The mist danced around her ankles as she trekked on, her calves burning as the gradient became even more arduous. Shewas quietly grateful that she bore no pack across her shoulders. But with every step, her trepidation grew. Her heart was racing in anticipation for the first trial to be sprung upon her. At any moment, she expected to be thrown into a pit of chaos.

She wasn’t.

Strong of mind, strong of body, strong of heart, she chanted to herself with every foot placed in front of the other. Thea knew that the imminent prospect of danger could be almost as trying as the danger itself, and so she steeled her mind, trying to lose herself in the physical task of climbing the formidable mountain. When the trial began, she’d know it.

Time became an expanse of nothing. There were no markers to signify the hours passing, only the sweat on Thea’s brow and the thirst that dried her tongue and throat. It didn’t take her long to realise that she needed to hydrate if she meant to continue.

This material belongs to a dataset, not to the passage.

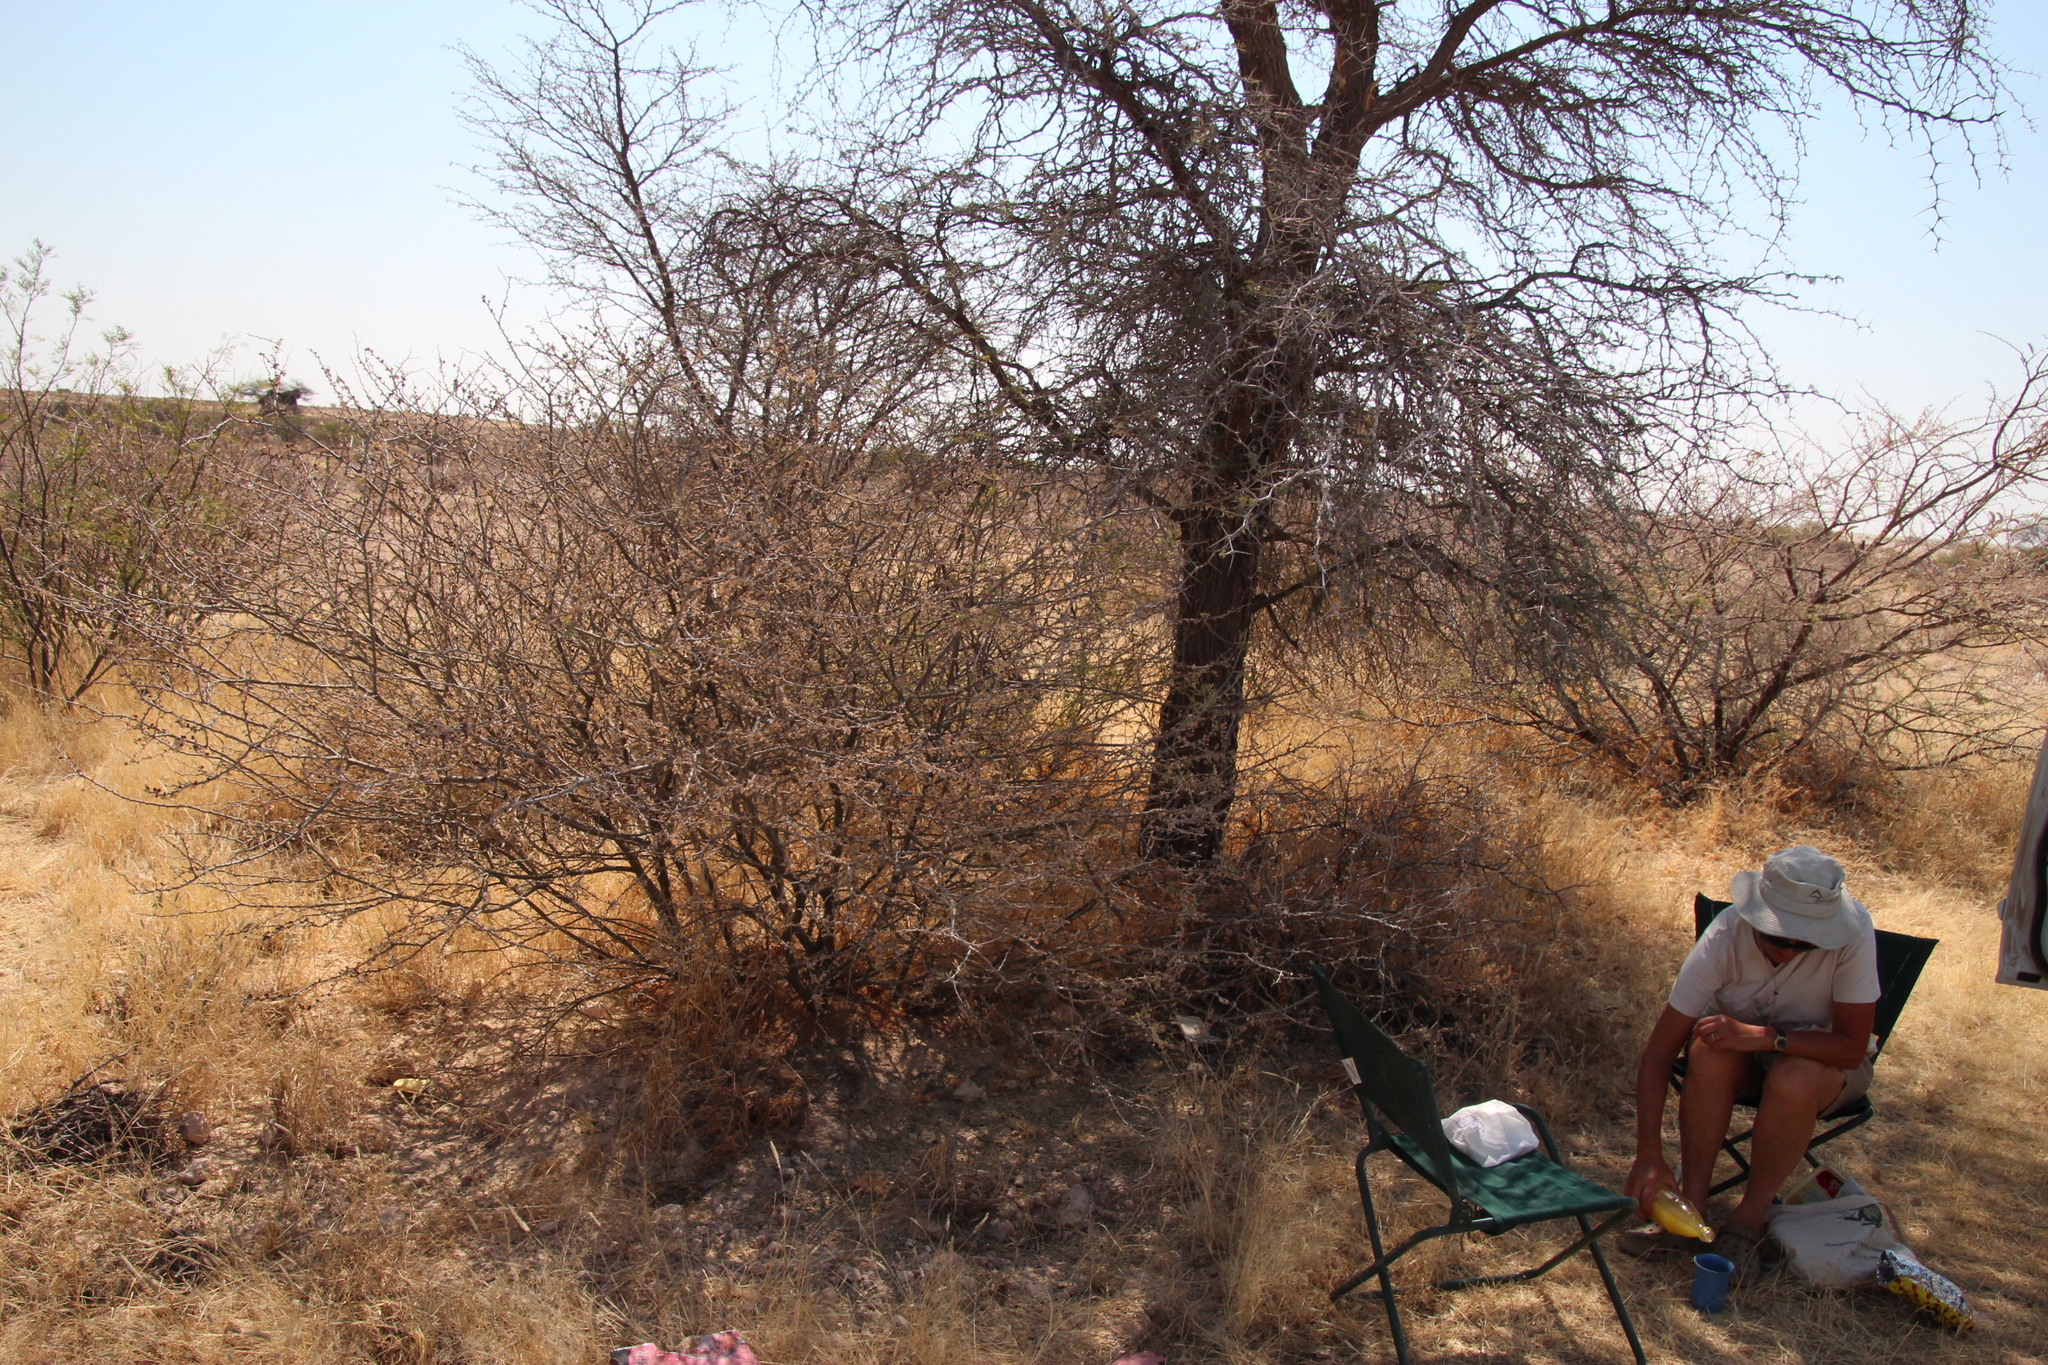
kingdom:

Thankfully, there was no shortage of narrow streams carving their way down the mountain, and Thea dropped to her knees beside one now, cupping her hands beneath the icy water. She brought it to her lips and drank deeply. Closing her eyes as the crisp taste hit her lips and soothed her parched mouth, she drank her fill.

When she opened her eyes, she was no longer by a stream.

She was inside the mountain itself, staring at a wall of mirrors.

Torches illuminated the cavernous space, their flames reflected in the shiny surfaces before her. Thea saw her startled expression in her own reflection, her confusion winding tighter as she walked the length of mirrors. As she did, they shifted, creating a strange optical illusion that followed her with every step.

The nape of her neck prickled as two of the reflective sheets swung inward.